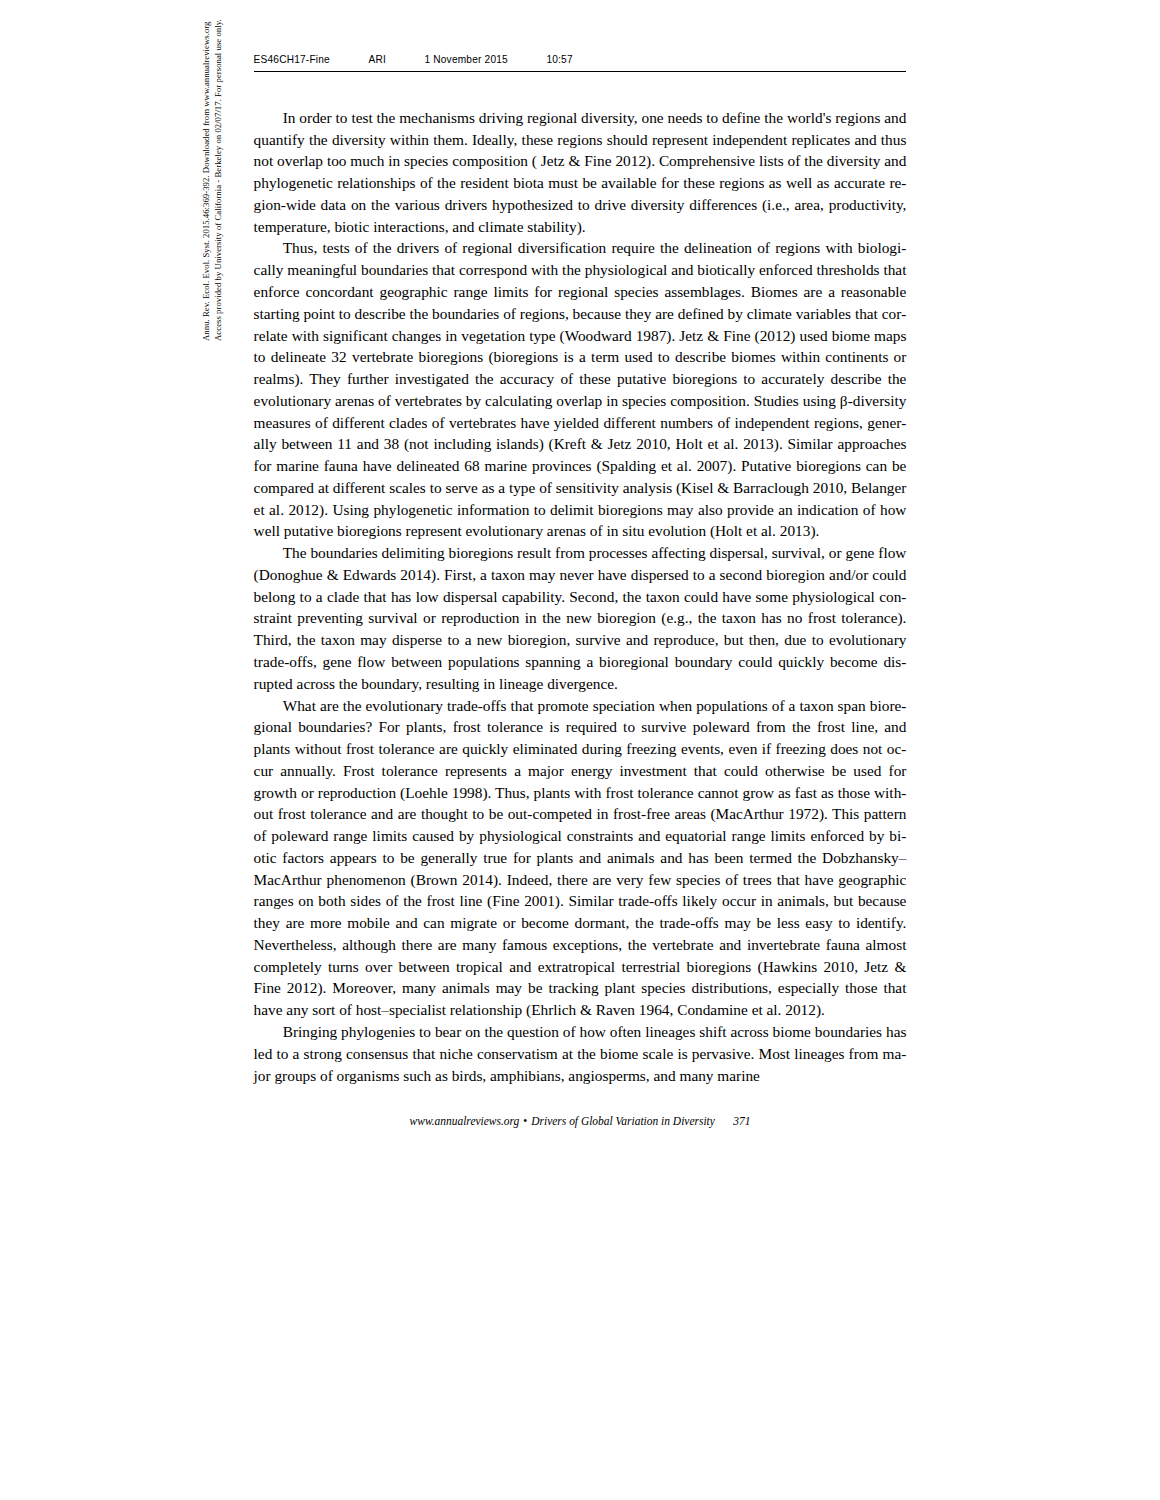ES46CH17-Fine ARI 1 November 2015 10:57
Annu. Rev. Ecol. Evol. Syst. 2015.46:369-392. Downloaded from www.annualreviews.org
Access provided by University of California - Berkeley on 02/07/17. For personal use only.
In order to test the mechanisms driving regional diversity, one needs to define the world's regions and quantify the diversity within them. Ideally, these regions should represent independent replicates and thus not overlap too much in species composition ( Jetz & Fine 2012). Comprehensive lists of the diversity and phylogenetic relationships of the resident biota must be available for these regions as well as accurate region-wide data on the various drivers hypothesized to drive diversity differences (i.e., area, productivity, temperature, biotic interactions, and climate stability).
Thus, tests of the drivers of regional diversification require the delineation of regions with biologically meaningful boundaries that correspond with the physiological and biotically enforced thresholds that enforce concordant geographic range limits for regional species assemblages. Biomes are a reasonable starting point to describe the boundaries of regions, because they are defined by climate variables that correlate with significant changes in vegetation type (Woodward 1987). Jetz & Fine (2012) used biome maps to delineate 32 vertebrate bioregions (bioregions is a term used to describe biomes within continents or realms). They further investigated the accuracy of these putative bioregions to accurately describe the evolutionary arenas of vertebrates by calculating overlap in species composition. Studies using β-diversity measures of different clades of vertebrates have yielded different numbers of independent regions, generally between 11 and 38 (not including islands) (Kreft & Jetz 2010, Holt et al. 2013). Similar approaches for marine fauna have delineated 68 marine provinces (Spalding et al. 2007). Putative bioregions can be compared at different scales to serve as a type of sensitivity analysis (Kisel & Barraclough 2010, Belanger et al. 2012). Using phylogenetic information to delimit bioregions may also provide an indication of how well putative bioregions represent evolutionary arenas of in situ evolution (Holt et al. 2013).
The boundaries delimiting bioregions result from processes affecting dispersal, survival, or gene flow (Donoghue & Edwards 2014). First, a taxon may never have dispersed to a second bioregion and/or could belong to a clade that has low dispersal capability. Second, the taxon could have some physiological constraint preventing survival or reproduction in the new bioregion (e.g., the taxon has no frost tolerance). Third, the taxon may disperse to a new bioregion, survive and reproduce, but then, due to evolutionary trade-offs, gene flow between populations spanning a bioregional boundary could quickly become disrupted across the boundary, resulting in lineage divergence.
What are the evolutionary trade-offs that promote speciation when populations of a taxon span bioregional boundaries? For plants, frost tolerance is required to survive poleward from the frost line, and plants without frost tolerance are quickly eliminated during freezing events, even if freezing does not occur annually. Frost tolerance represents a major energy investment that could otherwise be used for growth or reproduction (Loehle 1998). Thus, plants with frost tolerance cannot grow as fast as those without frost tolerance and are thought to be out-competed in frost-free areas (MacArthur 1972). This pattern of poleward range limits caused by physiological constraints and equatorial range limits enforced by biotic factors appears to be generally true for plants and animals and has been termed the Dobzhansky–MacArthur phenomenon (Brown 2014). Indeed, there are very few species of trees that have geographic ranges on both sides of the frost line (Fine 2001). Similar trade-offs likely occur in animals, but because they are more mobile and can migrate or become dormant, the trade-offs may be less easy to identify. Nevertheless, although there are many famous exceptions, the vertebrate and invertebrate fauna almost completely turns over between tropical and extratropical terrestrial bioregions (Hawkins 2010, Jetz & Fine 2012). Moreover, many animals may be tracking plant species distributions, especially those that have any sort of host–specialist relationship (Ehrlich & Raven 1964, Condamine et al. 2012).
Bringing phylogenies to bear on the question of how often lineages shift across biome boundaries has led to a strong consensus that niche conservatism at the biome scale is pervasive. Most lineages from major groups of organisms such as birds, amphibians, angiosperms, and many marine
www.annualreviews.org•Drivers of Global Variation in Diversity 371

**Prompt**: Check every line of the entries above for the word "annualreviews" and report how many lines contain it, giving the number only.

**Solution for this problem**: 2